I put 1µL of DpnI in each of the QuickChange tube and let it incubate for 4h at 37°C. Then I started a transformation by putting 10µL in 100µL of TG1 cells. I used only 20µL per PCR tube. Then I spread the mixture in 4 petri dishes with kanamicyn antibiotics (half than usual), 2 for M13KO7mutA and 2 for M13KO7mutB. And then I put one M13KO7mutA and one M13KO7mutB in the incubator 37°C and the other 2 petri dishes at 30°C.
I launched 2 starters of 10mL with kanamycin antibiotics (half than usual). One starter was put in the incubator 37°C and the other in the incubator 30°C.
Camille:
I did the 2 mini prep of the starters prepared by Marie on Friday. I obtained 161,6ng/μL (37℃) and 192ng/μL (30℃).

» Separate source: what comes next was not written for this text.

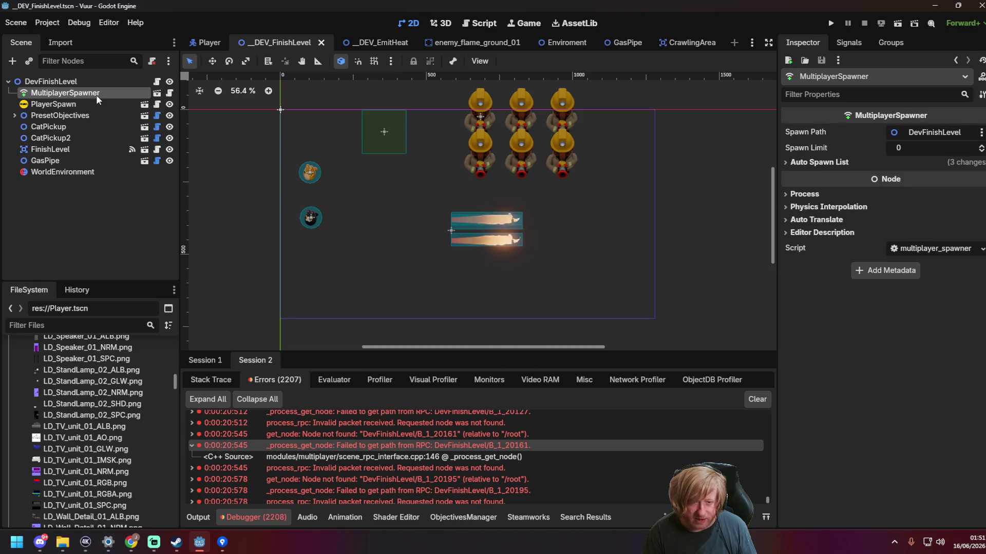
{"action": "left_click", "coordinate": [786, 162]}
{"action": "left_click_drag", "start_coordinate": [778, 185], "coordinate": [520, 187]}
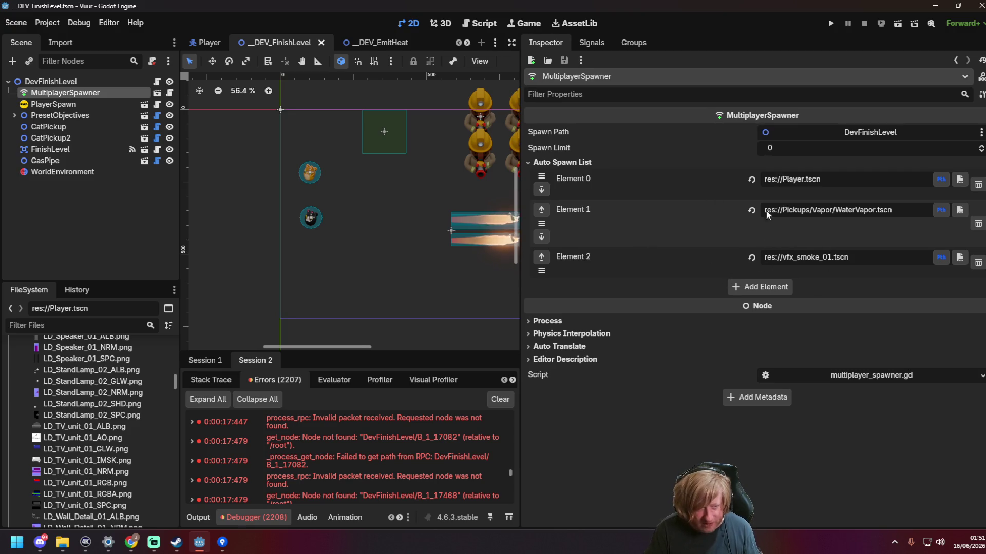
{"action": "right_click", "coordinate": [44, 94]}
{"action": "left_click", "coordinate": [125, 469]}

___________________________________________
WEEK 12 : 28/08 → 31/08 28/08/17 Marie: I launched the digestion of the 2 mini prep from yesterday plus M13KO7p2 (original) with the enzymes PstI and BamHI. There should be only one stripe because Δp3 don't have BamHI restriction site. M13KO7 original is here as control, it should be digested twice. We see 2 stripes for M13KO7p2 but nothing for either of the two M13KO7Δp3. There is no plasmid. Also, the Petri dishes of the QuickChange from Thursday showed multiples colonies (mutB has more than mutA and 30℃ has more than 37℃ but there is a high possibility of contaminant).
29/08/17 Marie: I did half the mini prep of the starters I prepared yesterday, I did the first tenth. I obtained 72.9ng/µL, 75.8ng/µL, 76.7ng/µL, 59.25ng/µL, 63.8ng/µL, 62ng/µL, 59ng/µL, 61ng/µL, 66.25ng/µL and 63.8ng/µL. Then I digest them (microwave 600W 50s) with PstI/AvrII for the colonies 1 to 5 and PstI/BspEI for the colonies 6 to 10. On the gel, I also put the plasmid alone. And we see nothing, there is no plasmid.

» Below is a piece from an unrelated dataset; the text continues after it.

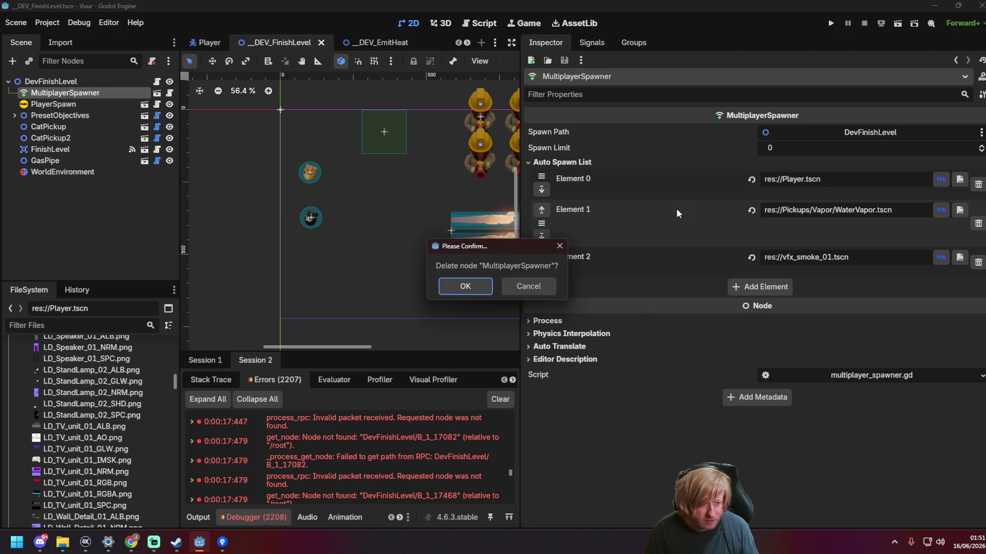
{"action": "left_click", "coordinate": [465, 286]}
Step: Instance ReusableSpawner.tscn under DevFinishLevel, check its auto spawn list, and save the level
{"action": "left_click", "coordinate": [58, 325]}
{"action": "type", "text": "Reusable"}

30/08/17 Marie: I prepared 19 petri dishes with Chloramphenicol antibiotics. Laetitia did the mini prep of the colonies 11 to 20 (that I didn’t do yesterday). But there was nothing in the mini prep. So I did a transformation with 10µL of each tube from the last QuickChange (I didn’t use all of them last time) in 100µL of TG1 cells. And I spread it on 2 petri dishes with Kanamycin antibiotics (normal dose).
31/08/17 Marie: I did the mini prep of LacI-RBS-p3Ec and LacI-Deps, I obtained 124 ng/µL, 159 ng/µL, 235.5 ng/µL and 244 ng/µL.